After a stellar run, defence stocks suffered the largest fall in five years at the end of April, with a near 10% share price decline amid questions over manufacturers keeping pace with demand flared up.
Fidelity Special Situations and Fidelity Special Values are run by Alex Wright and Jonathan Winton, and the latter says that since he joined the management team in 2015 “we’ve probably invested in pretty much every defence company in the UK”.
Ultra Electronics, Meggitt, Chemring and more recently Babcock, have all featured in the trusts, but the team’s process is to look at companies “when they are out of fashion, which [for defence] was a few years ago,” Winton says.
When an area like defence suddenly captures the market’s attention Winton says this means the sell discipline is put to work given the trust’s status as a value investor which looks to recycle its earnings into new ideas and buy into early-stage turnarounds.
Winton adds: “There’s always a real risk of selling too early and leaving something on the table. That’s just what ends up making you a bit more comfortable as a value investor and sticking to your philosophy and process.”
Some of these names have been exited, while others have been taken over and left the stock market, Babcock, Rolls-Royce and Serco remain constituents of the portfolio.
The AJ Bell Investments team has both products on their Favourite funds list, partly because of this dedicated contrarian approach.
“[They] look for overlooked or unloved companies with a catalyst for change that hasn’t been factored in by the market,” AJ Bell wrote.
Taking advantage of the moment
Along with some UK-specific sources of market worry since 2016, the Covid-19 pandemic and the global shutdown sent global markets into one of the biggest tailspins on record.
Nick Purves, one of the two managers of Temple Bar trust, says that the pandemic was a key buying opportunity for value investors like himself as equities across the board took a hit.

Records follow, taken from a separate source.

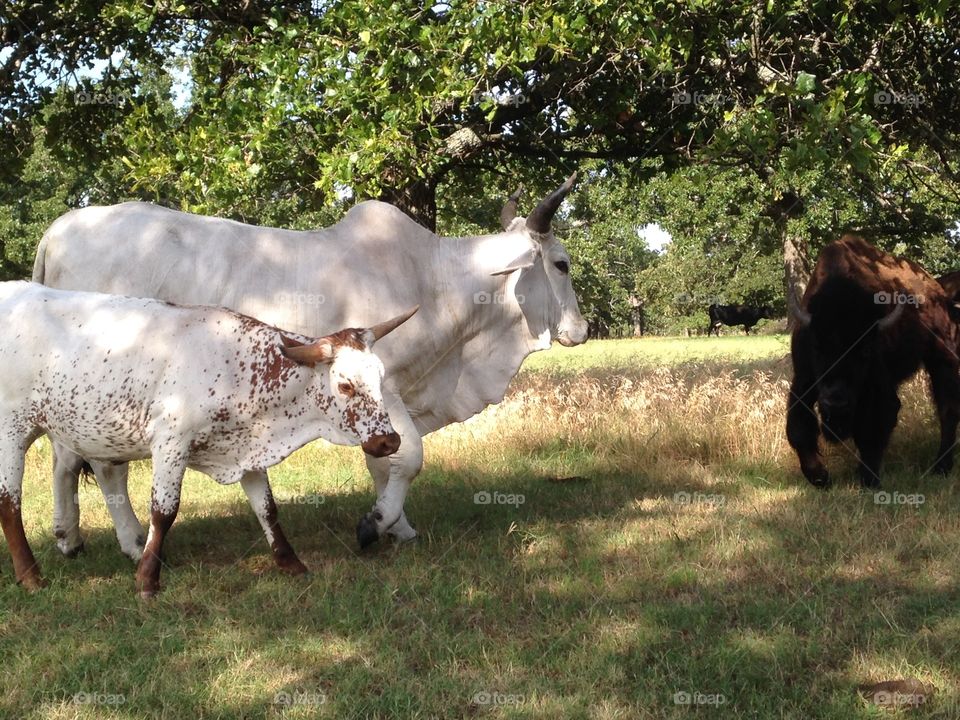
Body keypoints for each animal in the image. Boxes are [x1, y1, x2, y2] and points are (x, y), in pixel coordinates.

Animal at [0, 282, 416, 596]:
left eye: (380, 378)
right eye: (345, 385)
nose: (388, 442)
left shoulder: (246, 452)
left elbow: (267, 509)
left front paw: (291, 563)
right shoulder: (171, 442)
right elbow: (164, 511)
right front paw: (147, 581)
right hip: (12, 429)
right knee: (11, 503)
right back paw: (32, 577)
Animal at [35, 174, 584, 552]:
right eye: (561, 264)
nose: (580, 330)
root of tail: (57, 230)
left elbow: (382, 462)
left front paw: (397, 527)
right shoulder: (384, 385)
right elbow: (408, 457)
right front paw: (376, 525)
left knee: (66, 459)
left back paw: (69, 537)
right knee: (105, 467)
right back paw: (132, 543)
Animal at [788, 236, 960, 490]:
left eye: (866, 351)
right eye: (817, 347)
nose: (836, 402)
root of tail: (939, 291)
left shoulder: (878, 387)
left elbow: (874, 427)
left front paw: (869, 480)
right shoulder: (803, 381)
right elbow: (798, 428)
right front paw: (820, 478)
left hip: (942, 360)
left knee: (947, 410)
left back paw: (941, 467)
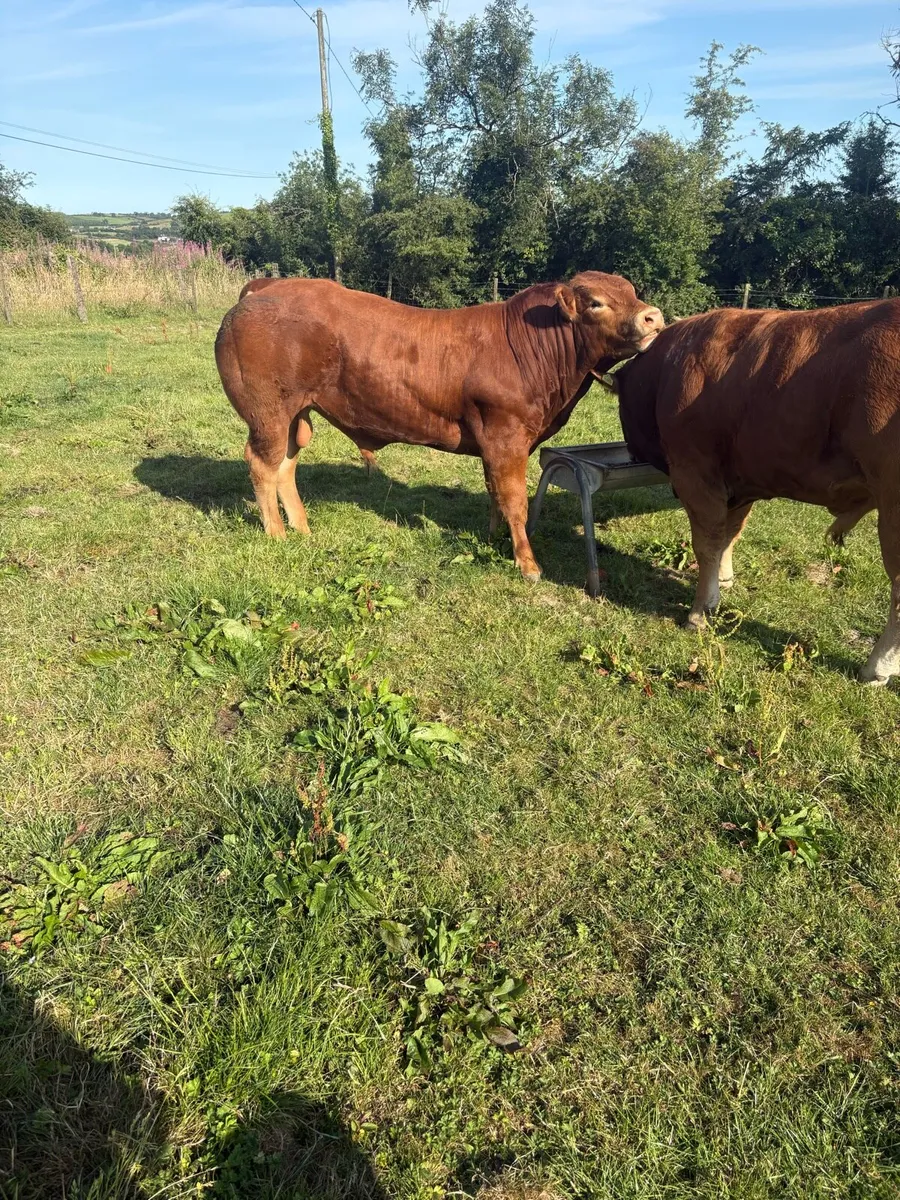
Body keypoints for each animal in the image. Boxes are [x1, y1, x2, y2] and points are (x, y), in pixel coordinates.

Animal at [215, 273, 663, 580]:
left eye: (632, 292)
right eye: (597, 303)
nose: (654, 317)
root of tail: (265, 287)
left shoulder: (494, 443)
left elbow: (495, 494)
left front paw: (494, 539)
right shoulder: (506, 436)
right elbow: (514, 499)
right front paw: (527, 563)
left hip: (295, 415)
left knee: (285, 466)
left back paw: (303, 528)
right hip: (269, 413)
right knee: (262, 464)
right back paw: (276, 533)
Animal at [614, 300, 900, 684]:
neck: (667, 370)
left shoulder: (696, 474)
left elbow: (707, 544)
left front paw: (699, 612)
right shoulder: (741, 482)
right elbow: (729, 536)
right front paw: (722, 583)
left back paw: (876, 667)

But just because a company’s valuation takes a hit, that doesn’t mean it becomes a value stock, he explains.
On the flipside Temple Bar’s fellow manager Ian Lance has spoken a lot about not allowing ‘style drift’ when stocks are in soaraway mode and when bumper returns could tempt investors away from their rules.
“So much money in the market today is not invested in fundamentals or cash flow; it’s passively invested on a short-term investment basis. And that should increase the opportunity for those who continue to focus on the fundamentals,” Purves says.